Problem statement —
All lines in the records below that hold "cihazınızı" are to be shown.

Dataset content —
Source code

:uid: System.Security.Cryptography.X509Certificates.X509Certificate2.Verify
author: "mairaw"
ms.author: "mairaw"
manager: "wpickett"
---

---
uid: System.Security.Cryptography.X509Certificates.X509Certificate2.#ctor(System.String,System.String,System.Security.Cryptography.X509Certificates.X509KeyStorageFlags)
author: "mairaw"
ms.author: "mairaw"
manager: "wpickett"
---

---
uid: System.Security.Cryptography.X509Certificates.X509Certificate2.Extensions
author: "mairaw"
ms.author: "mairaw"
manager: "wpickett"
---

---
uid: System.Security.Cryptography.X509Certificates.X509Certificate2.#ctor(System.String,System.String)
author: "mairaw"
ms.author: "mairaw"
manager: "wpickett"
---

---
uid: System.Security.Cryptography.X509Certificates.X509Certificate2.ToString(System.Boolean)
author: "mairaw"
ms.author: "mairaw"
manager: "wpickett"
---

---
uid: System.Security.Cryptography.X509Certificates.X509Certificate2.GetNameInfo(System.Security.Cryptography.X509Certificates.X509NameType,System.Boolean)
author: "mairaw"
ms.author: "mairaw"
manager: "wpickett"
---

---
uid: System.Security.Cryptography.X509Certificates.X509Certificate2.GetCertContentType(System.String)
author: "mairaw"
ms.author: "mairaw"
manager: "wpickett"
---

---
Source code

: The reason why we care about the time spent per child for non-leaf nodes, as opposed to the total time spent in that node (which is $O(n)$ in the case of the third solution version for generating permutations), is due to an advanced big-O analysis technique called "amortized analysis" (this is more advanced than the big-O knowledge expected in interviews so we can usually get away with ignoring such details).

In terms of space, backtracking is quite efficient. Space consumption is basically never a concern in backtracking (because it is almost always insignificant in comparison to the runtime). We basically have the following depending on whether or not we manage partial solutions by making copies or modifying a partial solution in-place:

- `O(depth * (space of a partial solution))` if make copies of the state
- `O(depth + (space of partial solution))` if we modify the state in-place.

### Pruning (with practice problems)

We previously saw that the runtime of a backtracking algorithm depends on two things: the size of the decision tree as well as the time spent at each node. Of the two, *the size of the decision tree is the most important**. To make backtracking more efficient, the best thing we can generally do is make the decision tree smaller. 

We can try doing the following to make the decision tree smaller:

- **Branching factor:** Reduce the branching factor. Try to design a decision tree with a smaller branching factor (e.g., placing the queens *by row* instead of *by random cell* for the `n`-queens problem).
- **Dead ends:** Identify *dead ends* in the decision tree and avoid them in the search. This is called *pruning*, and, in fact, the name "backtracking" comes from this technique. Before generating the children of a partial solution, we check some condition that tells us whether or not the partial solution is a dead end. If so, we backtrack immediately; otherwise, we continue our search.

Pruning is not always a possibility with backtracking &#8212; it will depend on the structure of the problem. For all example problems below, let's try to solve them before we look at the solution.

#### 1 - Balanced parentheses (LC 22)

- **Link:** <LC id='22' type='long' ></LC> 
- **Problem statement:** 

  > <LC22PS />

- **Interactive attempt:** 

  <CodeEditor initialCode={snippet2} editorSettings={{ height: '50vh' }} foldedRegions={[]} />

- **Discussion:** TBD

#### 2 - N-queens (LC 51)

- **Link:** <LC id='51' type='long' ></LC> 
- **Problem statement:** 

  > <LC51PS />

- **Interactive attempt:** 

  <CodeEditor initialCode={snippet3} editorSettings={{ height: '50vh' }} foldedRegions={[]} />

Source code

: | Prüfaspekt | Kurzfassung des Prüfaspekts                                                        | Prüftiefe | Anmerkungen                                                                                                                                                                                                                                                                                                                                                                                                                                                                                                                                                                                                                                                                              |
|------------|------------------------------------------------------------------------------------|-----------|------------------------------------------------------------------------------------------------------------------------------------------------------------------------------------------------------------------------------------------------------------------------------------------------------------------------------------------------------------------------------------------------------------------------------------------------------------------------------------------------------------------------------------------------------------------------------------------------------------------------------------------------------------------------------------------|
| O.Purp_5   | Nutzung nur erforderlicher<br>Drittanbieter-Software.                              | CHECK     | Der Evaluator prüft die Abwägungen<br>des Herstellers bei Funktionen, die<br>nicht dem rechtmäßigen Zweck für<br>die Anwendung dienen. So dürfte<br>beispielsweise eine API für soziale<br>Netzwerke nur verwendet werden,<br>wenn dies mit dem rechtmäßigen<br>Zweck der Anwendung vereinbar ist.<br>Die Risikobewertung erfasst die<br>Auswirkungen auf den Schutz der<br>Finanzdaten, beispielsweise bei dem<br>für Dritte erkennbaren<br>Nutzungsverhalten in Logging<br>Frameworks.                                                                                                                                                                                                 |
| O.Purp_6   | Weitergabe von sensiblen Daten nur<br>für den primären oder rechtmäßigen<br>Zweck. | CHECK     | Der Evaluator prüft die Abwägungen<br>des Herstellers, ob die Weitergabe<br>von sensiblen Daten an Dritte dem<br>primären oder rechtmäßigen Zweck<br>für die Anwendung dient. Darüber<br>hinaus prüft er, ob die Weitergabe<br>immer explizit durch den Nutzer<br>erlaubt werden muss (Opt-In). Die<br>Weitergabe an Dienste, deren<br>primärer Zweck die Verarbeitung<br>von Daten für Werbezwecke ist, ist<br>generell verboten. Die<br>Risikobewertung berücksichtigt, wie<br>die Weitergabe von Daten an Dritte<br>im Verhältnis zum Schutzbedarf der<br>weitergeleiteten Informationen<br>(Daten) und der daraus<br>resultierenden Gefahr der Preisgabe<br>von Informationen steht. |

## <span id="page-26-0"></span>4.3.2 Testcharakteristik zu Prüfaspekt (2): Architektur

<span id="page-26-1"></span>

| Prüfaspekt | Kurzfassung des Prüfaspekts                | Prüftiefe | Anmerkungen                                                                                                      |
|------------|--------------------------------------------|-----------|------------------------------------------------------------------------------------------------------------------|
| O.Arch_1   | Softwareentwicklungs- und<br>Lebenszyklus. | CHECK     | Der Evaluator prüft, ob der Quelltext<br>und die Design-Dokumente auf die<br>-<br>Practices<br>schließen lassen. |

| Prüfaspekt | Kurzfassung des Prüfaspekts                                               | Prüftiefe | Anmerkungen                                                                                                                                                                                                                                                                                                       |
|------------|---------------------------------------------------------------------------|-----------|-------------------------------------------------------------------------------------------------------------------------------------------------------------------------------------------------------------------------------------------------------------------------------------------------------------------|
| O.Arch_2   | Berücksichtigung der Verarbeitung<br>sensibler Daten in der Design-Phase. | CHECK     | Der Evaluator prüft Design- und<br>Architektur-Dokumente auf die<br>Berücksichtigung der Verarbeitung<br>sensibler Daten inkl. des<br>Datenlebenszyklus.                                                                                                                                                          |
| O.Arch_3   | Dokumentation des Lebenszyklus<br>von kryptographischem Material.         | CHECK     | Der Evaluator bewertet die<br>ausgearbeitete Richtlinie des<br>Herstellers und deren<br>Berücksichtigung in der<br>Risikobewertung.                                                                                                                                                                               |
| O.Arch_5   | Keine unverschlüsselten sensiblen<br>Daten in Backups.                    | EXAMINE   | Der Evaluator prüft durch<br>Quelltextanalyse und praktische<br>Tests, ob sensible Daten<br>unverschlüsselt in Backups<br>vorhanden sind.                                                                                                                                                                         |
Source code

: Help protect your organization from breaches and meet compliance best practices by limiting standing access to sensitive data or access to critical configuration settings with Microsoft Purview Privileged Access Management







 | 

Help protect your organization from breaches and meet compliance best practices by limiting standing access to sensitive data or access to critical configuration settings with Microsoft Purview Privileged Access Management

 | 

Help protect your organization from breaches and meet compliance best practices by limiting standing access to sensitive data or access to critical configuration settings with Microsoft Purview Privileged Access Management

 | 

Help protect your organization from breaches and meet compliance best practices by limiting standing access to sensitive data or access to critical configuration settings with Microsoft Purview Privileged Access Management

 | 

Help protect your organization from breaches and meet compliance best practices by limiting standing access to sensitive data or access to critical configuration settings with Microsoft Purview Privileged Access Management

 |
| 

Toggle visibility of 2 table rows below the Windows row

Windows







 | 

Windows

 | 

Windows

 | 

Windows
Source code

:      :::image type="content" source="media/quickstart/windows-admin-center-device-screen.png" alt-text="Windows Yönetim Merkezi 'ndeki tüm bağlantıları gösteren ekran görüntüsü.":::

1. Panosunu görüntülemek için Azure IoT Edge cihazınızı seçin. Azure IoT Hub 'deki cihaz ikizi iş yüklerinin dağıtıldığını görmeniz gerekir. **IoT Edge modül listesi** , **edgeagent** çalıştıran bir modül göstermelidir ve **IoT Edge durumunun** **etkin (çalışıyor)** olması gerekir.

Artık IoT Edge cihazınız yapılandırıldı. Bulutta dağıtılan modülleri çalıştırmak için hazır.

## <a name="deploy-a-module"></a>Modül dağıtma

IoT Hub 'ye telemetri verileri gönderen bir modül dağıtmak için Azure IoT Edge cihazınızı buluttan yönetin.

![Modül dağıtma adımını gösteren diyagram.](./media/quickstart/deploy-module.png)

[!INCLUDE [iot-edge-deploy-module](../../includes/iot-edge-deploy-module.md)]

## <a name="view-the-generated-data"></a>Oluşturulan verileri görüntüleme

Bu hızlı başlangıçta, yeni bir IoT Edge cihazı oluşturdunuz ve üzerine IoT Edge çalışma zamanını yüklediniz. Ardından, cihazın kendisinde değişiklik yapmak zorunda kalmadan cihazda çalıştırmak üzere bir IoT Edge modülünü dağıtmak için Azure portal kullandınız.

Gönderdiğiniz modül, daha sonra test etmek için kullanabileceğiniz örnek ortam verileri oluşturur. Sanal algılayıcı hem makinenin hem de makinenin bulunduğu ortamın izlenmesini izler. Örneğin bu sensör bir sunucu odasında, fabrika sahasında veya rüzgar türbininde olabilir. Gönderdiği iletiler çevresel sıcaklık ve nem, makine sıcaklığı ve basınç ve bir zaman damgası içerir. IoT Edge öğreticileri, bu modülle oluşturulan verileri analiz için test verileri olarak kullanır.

Response to the exercise —
1. Panosunu görüntülemek için Azure IoT Edge cihazınızı seçin. Azure IoT Hub 'deki cihaz ikizi iş yüklerinin dağıtıldığını görmeniz gerekir. **IoT Edge modül listesi** , **edgeagent** çalıştıran bir modül göstermelidir ve **IoT Edge durumunun** **etkin (çalışıyor)** olması gerekir.
IoT Hub 'ye telemetri verileri gönderen bir modül dağıtmak için Azure IoT Edge cihazınızı buluttan yönetin.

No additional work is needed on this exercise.